I’m setting up a self-hosted stack with a bunch of services running on a home device. I’m also tunneling all the traffic through a VPS in order to expose the services without exposing my home IP or opening ports on my local network. Currently all my traffic is HTTP, and its path looks like this:
- Caddy proxy on remote VPS (HTTPS, :80 & :443)
- Wireguard tunnel
- Caddy proxy in Docker on homeserver (HTTP, :80)
- app containers in separate isolated subnets, shared with Caddy
I want to set up qBittorrent and other torrent apps, and I want all their traffic to pass through the proxies. Proxying traffic to the WebUI is easy, there’s plenty of tutorials; what I’m struggling with is proxying the torrent leeching and seeding traffic, which is the most important part since I live in a country that’s not cool with piracy.
Unless I’m misunderstanding, BitTorrent traffic is TCP or UDP, so I’d need Caddy to act as a Layer 4 proxy. There’s a community-maintained plugin that should support this. How would I configure it though? Do I need both instances to listen on a new port? Or can I open a new port on the VPS only, and forward traffic to the homeserver Caddy over the same port as the HTTP traffic (:80)? Are there nuances in proxying TCP traffic that I should be aware of?

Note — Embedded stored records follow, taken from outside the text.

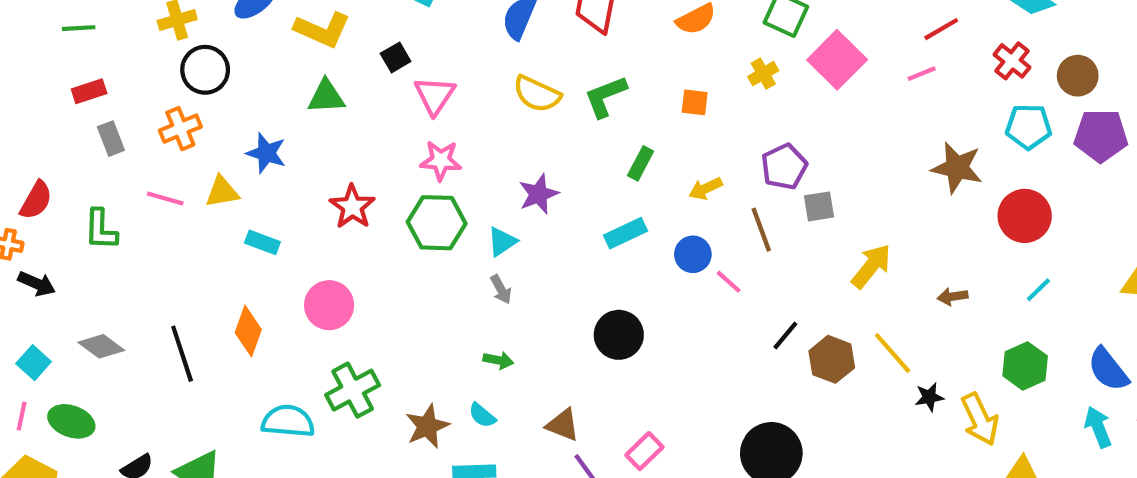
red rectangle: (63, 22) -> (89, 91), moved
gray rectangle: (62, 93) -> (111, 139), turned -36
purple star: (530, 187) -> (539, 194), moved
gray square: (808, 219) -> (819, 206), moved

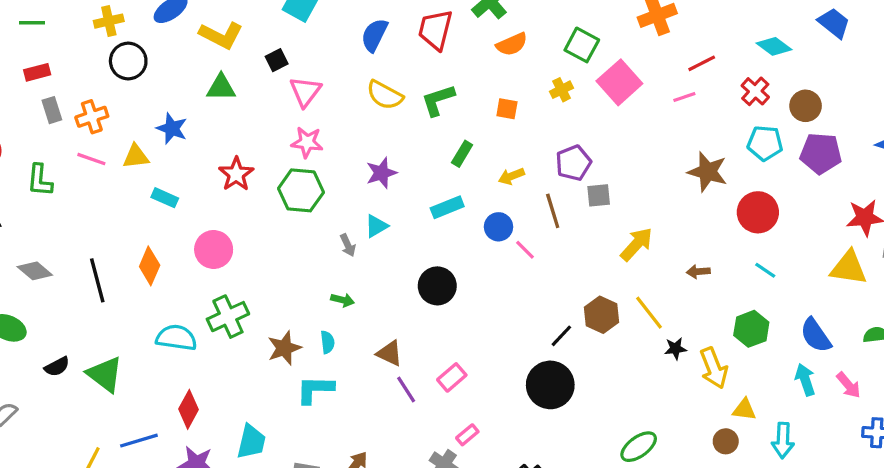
orange cross: (180, 129) -> (92, 117), moved
cyan triangle: (502, 242) -> (376, 226), moved
cyan line: (1038, 290) -> (765, 270), turned 75
black line: (785, 335) -> (561, 336), moved
cyan semicircle: (482, 415) -> (327, 342), turned -140

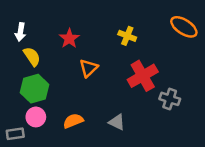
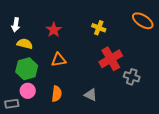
yellow semicircle: (32, 56) -> (25, 44), turned -42
orange triangle: (89, 68) -> (59, 60), moved, turned 35
orange semicircle: (73, 121) -> (57, 94), turned 119

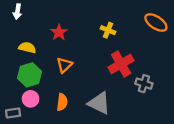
white arrow: (16, 25) -> (17, 12), moved
orange triangle: (59, 60) -> (64, 65), turned -35
gray triangle: (91, 95) -> (99, 103), size x1.6

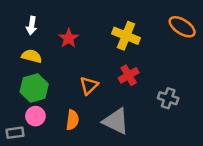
white arrow: (17, 12) -> (32, 26), moved
yellow cross: (108, 30) -> (126, 36), size x1.5
red cross: (121, 64) -> (129, 75), moved, size x0.7
orange triangle: (64, 65) -> (89, 85), moved

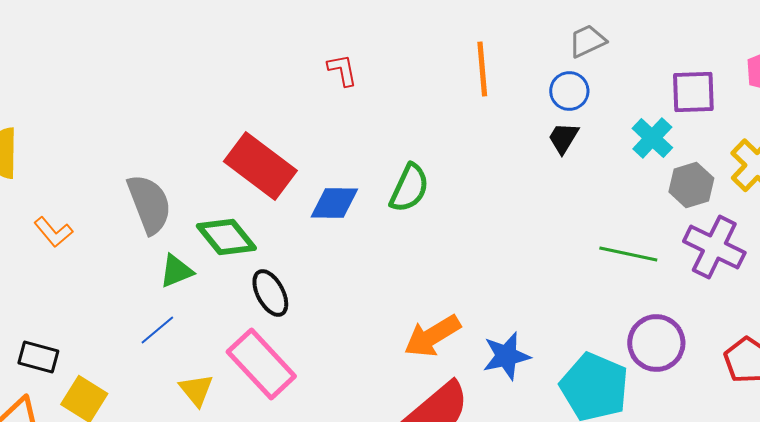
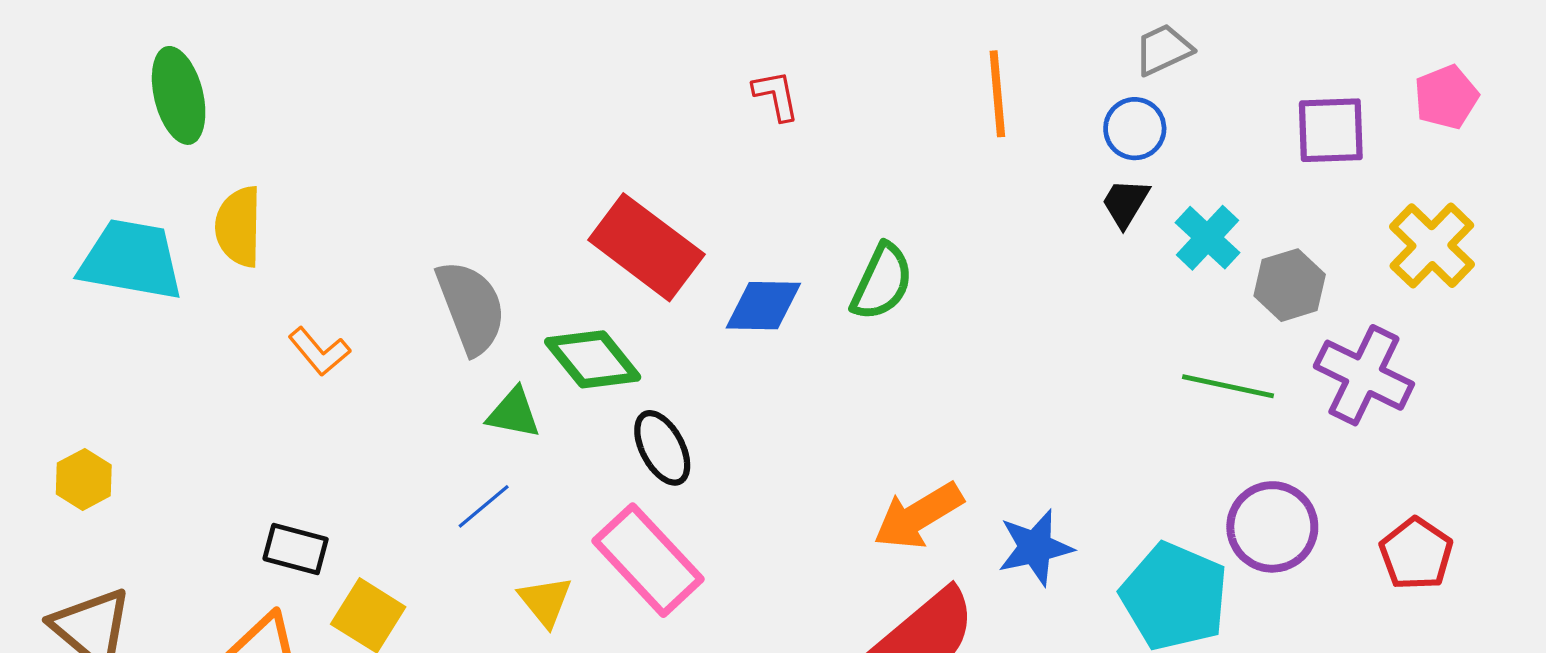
cyan cross: (652, 138) -> (1207, 238), moved
gray hexagon: (691, 185) -> (1290, 285), moved
green triangle: (176, 271) -> (514, 413), turned 33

MangoPenguin@lemmy.blahaj.zone 2 months ago
Since you already have wireguard you don’t need any proxies, just set up wireguard to route through the VPS and you should be good to go.
Or you could install a proxy server on the VPS and enter those settings into qBittorrent, if you don’t want to route all your traffic over wireguard.
andscape@feddit.it 2 months ago
By “set up wireguard to route through the VPS” you mean having wireguard forward a port from the VPS to a port on the homeserver at its wireguard IP address?
qBittorrent will still need to publish the right IP address to peers though, right? So I will need to configure the proxy VPS’s IP address in qBittorrent…
TCB13@lemmy.world 2 months ago
Yes, he means that.
No. For most things qBittorrent does public IP detection. For the rest your VPS will be doing NAT between the WG interface and the public internet. This means your qBittorrent client sends outgoing packets with the source address of your WG private IP and then the VPS will change those to it’s public IP address.
The thing you must be careful about is that you need to restrict qBittorrent to only send and receive traffic on the WG interface, otherwise it will be using both. You can do it in the settings, but the safest way is to do it at the systemd service level and completely hide any interface that isn’t the WG one from it.